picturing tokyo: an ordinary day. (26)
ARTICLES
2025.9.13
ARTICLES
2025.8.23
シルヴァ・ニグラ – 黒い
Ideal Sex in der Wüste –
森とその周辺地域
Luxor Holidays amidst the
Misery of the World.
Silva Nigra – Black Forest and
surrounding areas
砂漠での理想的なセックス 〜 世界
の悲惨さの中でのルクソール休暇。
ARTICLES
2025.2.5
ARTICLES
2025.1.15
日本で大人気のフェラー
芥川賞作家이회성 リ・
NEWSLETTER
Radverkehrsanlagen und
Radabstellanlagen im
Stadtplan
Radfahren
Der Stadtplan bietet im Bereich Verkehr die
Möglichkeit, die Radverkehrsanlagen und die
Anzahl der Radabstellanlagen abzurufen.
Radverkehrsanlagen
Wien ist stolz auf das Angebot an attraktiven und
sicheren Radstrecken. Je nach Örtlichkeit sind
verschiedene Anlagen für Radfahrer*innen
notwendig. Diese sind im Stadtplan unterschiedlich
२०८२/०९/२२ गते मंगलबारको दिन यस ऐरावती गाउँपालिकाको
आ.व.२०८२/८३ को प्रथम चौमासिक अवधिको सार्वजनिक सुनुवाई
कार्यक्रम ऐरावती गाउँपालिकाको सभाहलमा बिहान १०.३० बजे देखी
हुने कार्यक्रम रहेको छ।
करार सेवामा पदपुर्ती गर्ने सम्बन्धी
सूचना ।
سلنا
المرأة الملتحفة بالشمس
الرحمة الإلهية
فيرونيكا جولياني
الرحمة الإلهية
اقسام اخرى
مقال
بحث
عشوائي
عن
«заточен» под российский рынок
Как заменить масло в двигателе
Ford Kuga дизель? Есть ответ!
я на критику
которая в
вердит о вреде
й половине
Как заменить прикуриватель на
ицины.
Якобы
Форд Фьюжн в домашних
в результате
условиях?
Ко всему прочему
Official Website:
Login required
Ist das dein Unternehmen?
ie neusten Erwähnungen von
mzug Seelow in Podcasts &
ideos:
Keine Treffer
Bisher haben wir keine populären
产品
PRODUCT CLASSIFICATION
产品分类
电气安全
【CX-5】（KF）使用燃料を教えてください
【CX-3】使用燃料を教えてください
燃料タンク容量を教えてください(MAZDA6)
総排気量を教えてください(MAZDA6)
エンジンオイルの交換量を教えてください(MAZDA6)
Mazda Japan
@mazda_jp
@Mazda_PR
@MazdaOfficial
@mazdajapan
....................
**Task to complete**. The answer must be the full listing, restated word for word.

**Exercise answer**.
picturing tokyo: an ordinary day. (26)
ARTICLES
2025.9.13
ARTICLES
2025.8.23
シルヴァ・ニグラ – 黒い
Ideal Sex in der Wüste –
森とその周辺地域
Luxor Holidays amidst the
Misery of the World.
Silva Nigra – Black Forest and
surrounding areas
砂漠での理想的なセックス 〜 世界
の悲惨さの中でのルクソール休暇。
ARTICLES
2025.2.5
ARTICLES
2025.1.15
日本で大人気のフェラー
芥川賞作家이회성 リ・
NEWSLETTER
Radverkehrsanlagen und
Radabstellanlagen im
Stadtplan
Radfahren
Der Stadtplan bietet im Bereich Verkehr die
Möglichkeit, die Radverkehrsanlagen und die
Anzahl der Radabstellanlagen abzurufen.
Radverkehrsanlagen
Wien ist stolz auf das Angebot an attraktiven und
sicheren Radstrecken. Je nach Örtlichkeit sind
verschiedene Anlagen für Radfahrer*innen
notwendig. Diese sind im Stadtplan unterschiedlich
२०८२/०९/२२ गते मंगलबारको दिन यस ऐरावती गाउँपालिकाको
आ.व.२०८२/८३ को प्रथम चौमासिक अवधिको सार्वजनिक सुनुवाई
कार्यक्रम ऐरावती गाउँपालिकाको सभाहलमा बिहान १०.३० बजे देखी
हुने कार्यक्रम रहेको छ।
करार सेवामा पदपुर्ती गर्ने सम्बन्धी
सूचना ।
سلنا
المرأة الملتحفة بالشمس
الرحمة الإلهية
فيرونيكا جولياني
الرحمة الإلهية
اقسام اخرى
مقال
بحث
عشوائي
عن
«заточен» под российский рынок
Как заменить масло в двигателе
Ford Kuga дизель? Есть ответ!
я на критику
которая в
вердит о вреде
й половине
Как заменить прикуриватель на
ицины.
Якобы
Форд Фьюжн в домашних
в результате
условиях?
Ко всему прочему
Official Website:
Login required
Ist das dein Unternehmen?
ie neusten Erwähnungen von
mzug Seelow in Podcasts &
ideos:
Keine Treffer
Bisher haben wir keine populären
产品
PRODUCT CLASSIFICATION
产品分类
电气安全
【CX-5】（KF）使用燃料を教えてください
【CX-3】使用燃料を教えてください
燃料タンク容量を教えてください(MAZDA6)
総排気量を教えてください(MAZDA6)
エンジンオイルの交換量を教えてください(MAZDA6)
Mazda Japan
@mazda_jp
@Mazda_PR
@MazdaOfficial
@mazdajapan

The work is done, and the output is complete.